The growing prevalence of automated data-capture systems and semi-autonomous robots is likely to have a positive impact on efficiency and productivity in the construction and facility management sectors. However, for automated systems to work safely and efficiently in a complex environment like a worksite, they must have access to, or be capable of generating a
semantic-rich model of the environment. More specifically, these automated systems must understand what types of physical objects are near them, and where those objects are positioned in 3D space. To enable safe automation, it is essential that these systems are able to operate correctly in both static and dynamic environments. For example, a construction robot operating in a narrow hallway may have to simultaneously infer the position of static objects, such as construction site tools, and dynamic objects, like people. This dissertation proposes a set of new computational methods for extracting structured spatial knowledge about an indoor environment from unstructured sensor data. The dissertation then describes how this spatial knowledge can be leveraged to overcome several challenging scenarios in mobile robot navigation. This is achieved by training a reinforcement learning algorithm to condition mobile robot control decisions on a semantic-rich model of the environment.
The dissertation first proposes a system for identifying common objects in a worksite and automatically adding them to an existing geometric model of the environment. The system is composed of two components: A novel 2D-3D object detection network designed to detect and localize worksite objects, and a multi-object Kalman filter tracking system used to filter false-positive detections. This real-time computer vision system is referred to as Object R-CNN. Object R-CNN is validated using data collected with a purpose-built mobile robot. The mobile robot captures images of the worksite with an RGB-D camera and uses Object R-CNN to spawn newly placed objects in an existing geometric model of the worksite environment. Object R-CNN is subsequently extended to extract additional semantic information from the pointcloud data, such as the color and orientation of each object.
The second contribution of the dissertation is a communication platform that allows mobile robots and human operators to share geometric information about their shared environment. The dissertation describes how a real-time semantic-rich 3D model is used as a communication medium to better facilitate human-robot and robot-robot communication. The core contribution of this work is Timeframe, a high-performance communication platform that allows multiple agents to query and manipulate a shared representation of the building state.

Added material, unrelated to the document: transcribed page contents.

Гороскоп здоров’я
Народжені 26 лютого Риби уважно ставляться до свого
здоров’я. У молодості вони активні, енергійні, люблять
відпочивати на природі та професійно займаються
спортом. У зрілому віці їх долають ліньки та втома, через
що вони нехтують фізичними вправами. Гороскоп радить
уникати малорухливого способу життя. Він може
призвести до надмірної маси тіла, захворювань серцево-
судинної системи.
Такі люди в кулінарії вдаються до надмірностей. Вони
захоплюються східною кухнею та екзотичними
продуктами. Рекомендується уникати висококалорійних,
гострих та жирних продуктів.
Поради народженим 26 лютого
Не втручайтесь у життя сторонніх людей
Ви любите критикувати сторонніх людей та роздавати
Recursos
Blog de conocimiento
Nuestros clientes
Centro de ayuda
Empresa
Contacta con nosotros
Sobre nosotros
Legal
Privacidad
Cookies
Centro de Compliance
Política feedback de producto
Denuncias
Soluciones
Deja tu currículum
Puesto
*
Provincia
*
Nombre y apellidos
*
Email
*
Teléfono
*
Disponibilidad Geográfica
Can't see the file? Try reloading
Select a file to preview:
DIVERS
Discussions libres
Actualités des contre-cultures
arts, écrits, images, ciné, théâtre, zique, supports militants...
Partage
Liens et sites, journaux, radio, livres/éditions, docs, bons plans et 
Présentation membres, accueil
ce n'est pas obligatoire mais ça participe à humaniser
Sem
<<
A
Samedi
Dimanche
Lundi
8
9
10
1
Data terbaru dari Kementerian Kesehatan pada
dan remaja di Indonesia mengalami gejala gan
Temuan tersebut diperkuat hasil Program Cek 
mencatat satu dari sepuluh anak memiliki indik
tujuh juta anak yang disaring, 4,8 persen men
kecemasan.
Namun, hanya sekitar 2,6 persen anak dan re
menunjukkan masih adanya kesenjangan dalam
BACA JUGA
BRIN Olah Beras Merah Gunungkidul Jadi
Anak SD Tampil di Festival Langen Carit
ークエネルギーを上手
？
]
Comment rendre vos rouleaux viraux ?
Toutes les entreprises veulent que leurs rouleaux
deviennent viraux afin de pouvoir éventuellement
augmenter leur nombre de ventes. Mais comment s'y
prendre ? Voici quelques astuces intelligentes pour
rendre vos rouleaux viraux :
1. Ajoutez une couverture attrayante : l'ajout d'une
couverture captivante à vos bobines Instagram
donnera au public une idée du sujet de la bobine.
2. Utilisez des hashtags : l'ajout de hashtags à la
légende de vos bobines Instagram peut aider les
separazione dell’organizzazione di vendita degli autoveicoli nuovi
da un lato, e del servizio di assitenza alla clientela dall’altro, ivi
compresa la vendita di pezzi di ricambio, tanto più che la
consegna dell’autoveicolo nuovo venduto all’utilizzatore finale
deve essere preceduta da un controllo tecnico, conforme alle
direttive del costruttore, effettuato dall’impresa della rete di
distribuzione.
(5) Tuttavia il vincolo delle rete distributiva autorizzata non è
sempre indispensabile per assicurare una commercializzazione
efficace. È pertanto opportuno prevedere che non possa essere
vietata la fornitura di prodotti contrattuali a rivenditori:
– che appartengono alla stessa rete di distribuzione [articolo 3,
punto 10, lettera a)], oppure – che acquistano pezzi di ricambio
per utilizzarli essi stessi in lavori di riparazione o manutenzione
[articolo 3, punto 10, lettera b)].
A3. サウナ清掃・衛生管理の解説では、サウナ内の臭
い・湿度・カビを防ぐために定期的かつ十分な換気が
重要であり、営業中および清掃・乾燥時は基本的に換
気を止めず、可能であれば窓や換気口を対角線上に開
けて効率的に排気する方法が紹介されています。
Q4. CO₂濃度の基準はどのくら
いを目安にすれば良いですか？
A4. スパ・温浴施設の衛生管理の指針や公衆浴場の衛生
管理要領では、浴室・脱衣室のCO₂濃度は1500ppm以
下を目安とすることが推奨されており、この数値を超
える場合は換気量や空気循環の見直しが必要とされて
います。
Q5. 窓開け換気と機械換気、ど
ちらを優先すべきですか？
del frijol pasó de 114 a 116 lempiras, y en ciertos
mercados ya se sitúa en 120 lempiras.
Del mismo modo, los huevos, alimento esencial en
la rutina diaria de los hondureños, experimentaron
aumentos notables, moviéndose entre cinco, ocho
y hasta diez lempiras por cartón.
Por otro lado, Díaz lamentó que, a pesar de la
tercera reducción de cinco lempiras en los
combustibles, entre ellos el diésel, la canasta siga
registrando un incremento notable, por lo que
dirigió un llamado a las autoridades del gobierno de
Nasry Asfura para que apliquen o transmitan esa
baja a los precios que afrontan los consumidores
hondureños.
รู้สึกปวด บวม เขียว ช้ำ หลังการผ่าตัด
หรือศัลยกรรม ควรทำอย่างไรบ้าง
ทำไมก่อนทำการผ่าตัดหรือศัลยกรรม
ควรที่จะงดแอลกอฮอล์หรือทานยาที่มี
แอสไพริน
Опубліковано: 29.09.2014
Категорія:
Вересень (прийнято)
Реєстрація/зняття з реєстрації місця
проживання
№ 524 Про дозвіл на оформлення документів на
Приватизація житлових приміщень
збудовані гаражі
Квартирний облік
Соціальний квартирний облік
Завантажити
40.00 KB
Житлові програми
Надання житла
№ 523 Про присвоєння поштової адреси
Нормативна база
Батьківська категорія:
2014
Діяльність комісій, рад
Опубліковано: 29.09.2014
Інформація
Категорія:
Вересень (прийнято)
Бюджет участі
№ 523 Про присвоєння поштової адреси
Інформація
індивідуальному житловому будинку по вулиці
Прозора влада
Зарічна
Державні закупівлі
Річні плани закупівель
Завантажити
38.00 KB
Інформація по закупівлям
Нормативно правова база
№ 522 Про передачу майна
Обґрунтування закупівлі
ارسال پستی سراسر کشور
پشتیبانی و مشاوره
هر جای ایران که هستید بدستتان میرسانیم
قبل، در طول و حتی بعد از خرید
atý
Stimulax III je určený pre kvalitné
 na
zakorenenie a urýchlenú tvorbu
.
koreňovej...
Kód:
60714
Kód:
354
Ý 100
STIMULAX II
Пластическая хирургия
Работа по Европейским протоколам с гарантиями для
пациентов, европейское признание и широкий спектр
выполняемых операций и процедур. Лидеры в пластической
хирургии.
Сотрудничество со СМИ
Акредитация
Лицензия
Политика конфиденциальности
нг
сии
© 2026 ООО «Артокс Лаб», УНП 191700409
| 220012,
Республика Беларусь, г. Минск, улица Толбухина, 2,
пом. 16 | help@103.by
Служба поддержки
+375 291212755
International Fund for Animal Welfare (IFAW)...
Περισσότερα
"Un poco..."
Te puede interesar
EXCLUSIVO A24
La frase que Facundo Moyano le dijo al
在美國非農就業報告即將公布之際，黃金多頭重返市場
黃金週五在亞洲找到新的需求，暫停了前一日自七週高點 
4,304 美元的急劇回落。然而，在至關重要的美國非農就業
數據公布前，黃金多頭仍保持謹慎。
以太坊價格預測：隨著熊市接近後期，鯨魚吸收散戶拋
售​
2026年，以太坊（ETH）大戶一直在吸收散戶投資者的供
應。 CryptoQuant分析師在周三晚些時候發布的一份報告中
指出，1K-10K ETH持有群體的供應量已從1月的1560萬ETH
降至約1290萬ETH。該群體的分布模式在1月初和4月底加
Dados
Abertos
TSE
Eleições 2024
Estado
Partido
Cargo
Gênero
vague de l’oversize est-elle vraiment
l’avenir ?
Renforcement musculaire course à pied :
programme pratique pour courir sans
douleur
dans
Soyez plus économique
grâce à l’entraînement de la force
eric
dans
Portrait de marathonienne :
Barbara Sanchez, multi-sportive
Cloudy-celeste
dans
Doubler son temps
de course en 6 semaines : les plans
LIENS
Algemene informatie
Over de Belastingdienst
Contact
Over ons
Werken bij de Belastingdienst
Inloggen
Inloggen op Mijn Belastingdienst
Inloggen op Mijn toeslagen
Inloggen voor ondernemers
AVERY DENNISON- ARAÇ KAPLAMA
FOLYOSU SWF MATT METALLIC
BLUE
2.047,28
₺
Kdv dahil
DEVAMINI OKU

The platform supports many data types including constructive solid geometry, polygon mesh, floor plan, pointcloud, and robot control messages. The platform also supports nonlinear coordinate frame transformations, allowing agents to communicate effectively regardless of the coordinate system they are using. Human operators can manipulate the 3D model using a web-based graphical user interface. The communication platform is used to solve a collaborative mobile robot navigation scenario. In this scenario, each mobile robot publishes pointcloud data to the communication platform. The aggregated pointcloud data is used to identify obstacles that could potentially block the mobile robot trajectories. The mobile robots are immediately notified whenever a new object is detected, allowing them to replan their trajectory. The communication platform also allows a human operator to supervise the mobile robot trajectories and the object detection process. Finally, the dissertation explores how a semantic-rich model of the built environment can be leveraged to improve the safety and efficiency of mobile robot navigation. A communication platform is developed to allow mobile robots to share spatial knowledge with human operators, automated systems, and additional mobile robots. The dissertation then introduces a new method for mobile robot control that combines reinforcement learning with traditional search-based motion planning. Each mobile robot control decision is conditioned on observations from the robot sensors as well as pointcloud data, allowing the robot to safely operate within geometrically complex environments. This approach, referred to as Stochastic Neural Control (SNC), performs exceptionally well on many challenging navigation tasks, learning good policies for navigation and collision avoidance. SNC is tested on several challenging navigation tasks and learns advanced policies for navigation, collision-avoidance and fall-prevention. Three variants of the SNC system are evaluated against a conventional motion planning baseline based on the Dynamic Window Approach (DWA). SNC outperforms the baseline and four other similar RL navigation systems in many of the trials. The SNC algorithm performs well in each of these environments, learning safe navigation behaviors, such as avoiding crowded spaces, avoiding stairs, reducing speed near walls, and operating safely in confined spaces. Finally, SNC is demonstrated for robots operating in a real environment.